▸ **Required work**: Copy out the records that appear below, exactly as each one reads.

▸ **Data extract**:
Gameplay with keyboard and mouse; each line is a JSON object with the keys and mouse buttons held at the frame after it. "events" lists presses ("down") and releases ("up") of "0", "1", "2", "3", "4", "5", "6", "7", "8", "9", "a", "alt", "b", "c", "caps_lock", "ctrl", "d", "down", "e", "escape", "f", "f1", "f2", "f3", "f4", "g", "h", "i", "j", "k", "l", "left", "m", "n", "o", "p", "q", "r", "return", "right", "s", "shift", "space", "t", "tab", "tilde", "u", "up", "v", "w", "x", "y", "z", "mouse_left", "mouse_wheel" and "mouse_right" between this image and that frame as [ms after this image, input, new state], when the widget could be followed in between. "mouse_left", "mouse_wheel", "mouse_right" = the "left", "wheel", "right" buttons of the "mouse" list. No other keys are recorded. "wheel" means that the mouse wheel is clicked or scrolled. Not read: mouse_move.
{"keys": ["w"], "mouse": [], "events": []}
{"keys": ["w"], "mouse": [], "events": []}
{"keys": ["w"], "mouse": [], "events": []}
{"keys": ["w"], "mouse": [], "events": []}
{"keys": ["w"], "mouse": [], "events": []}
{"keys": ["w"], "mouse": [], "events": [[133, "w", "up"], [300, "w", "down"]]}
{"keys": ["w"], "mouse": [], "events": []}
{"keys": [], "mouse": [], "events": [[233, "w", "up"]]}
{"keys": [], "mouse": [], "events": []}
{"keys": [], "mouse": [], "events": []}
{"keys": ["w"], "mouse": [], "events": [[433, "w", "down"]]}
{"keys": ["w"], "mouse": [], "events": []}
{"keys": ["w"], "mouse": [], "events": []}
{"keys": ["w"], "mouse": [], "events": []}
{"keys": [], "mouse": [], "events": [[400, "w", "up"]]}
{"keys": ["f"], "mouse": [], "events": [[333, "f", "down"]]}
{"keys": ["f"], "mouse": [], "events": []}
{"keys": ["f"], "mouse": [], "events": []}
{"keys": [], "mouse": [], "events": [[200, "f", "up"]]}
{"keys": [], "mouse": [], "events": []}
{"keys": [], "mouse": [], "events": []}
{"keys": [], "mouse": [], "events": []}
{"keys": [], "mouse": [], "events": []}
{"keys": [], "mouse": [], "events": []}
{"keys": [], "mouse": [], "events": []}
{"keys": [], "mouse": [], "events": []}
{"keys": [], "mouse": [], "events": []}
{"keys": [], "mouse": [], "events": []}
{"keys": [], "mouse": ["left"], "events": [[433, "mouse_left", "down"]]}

▸ **Exercise response**:
Gameplay with keyboard and mouse; each line is a JSON object with the keys and mouse buttons held at the frame after it. "events" lists presses ("down") and releases ("up") of "0", "1", "2", "3", "4", "5", "6", "7", "8", "9", "a", "alt", "b", "c", "caps_lock", "ctrl", "d", "down", "e", "escape", "f", "f1", "f2", "f3", "f4", "g", "h", "i", "j", "k", "l", "left", "m", "n", "o", "p", "q", "r", "return", "right", "s", "shift", "space", "t", "tab", "tilde", "u", "up", "v", "w", "x", "y", "z", "mouse_left", "mouse_wheel" and "mouse_right" between this image and that frame as [ms after this image, input, new state], when the widget could be followed in between. "mouse_left", "mouse_wheel", "mouse_right" = the "left", "wheel", "right" buttons of the "mouse" list. No other keys are recorded. "wheel" means that the mouse wheel is clicked or scrolled. Not read: mouse_move.
{"keys": ["w"], "mouse": [], "events": []}
{"keys": ["w"], "mouse": [], "events": []}
{"keys": ["w"], "mouse": [], "events": []}
{"keys": ["w"], "mouse": [], "events": []}
{"keys": ["w"], "mouse": [], "events": []}
{"keys": ["w"], "mouse": [], "events": [[133, "w", "up"], [300, "w", "down"]]}
{"keys": ["w"], "mouse": [], "events": []}
{"keys": [], "mouse": [], "events": [[233, "w", "up"]]}
{"keys": [], "mouse": [], "events": []}
{"keys": [], "mouse": [], "events": []}
{"keys": ["w"], "mouse": [], "events": [[433, "w", "down"]]}
{"keys": ["w"], "mouse": [], "events": []}
{"keys": ["w"], "mouse": [], "events": []}
{"keys": ["w"], "mouse": [], "events": []}
{"keys": [], "mouse": [], "events": [[400, "w", "up"]]}
{"keys": ["f"], "mouse": [], "events": [[333, "f", "down"]]}
{"keys": ["f"], "mouse": [], "events": []}
{"keys": ["f"], "mouse": [], "events": []}
{"keys": [], "mouse": [], "events": [[200, "f", "up"]]}
{"keys": [], "mouse": [], "events": []}
{"keys": [], "mouse": [], "events": []}
{"keys": [], "mouse": [], "events": []}
{"keys": [], "mouse": [], "events": []}
{"keys": [], "mouse": [], "events": []}
{"keys": [], "mouse": [], "events": []}
{"keys": [], "mouse": [], "events": []}
{"keys": [], "mouse": [], "events": []}
{"keys": [], "mouse": [], "events": []}
{"keys": [], "mouse": ["left"], "events": [[433, "mouse_left", "down"]]}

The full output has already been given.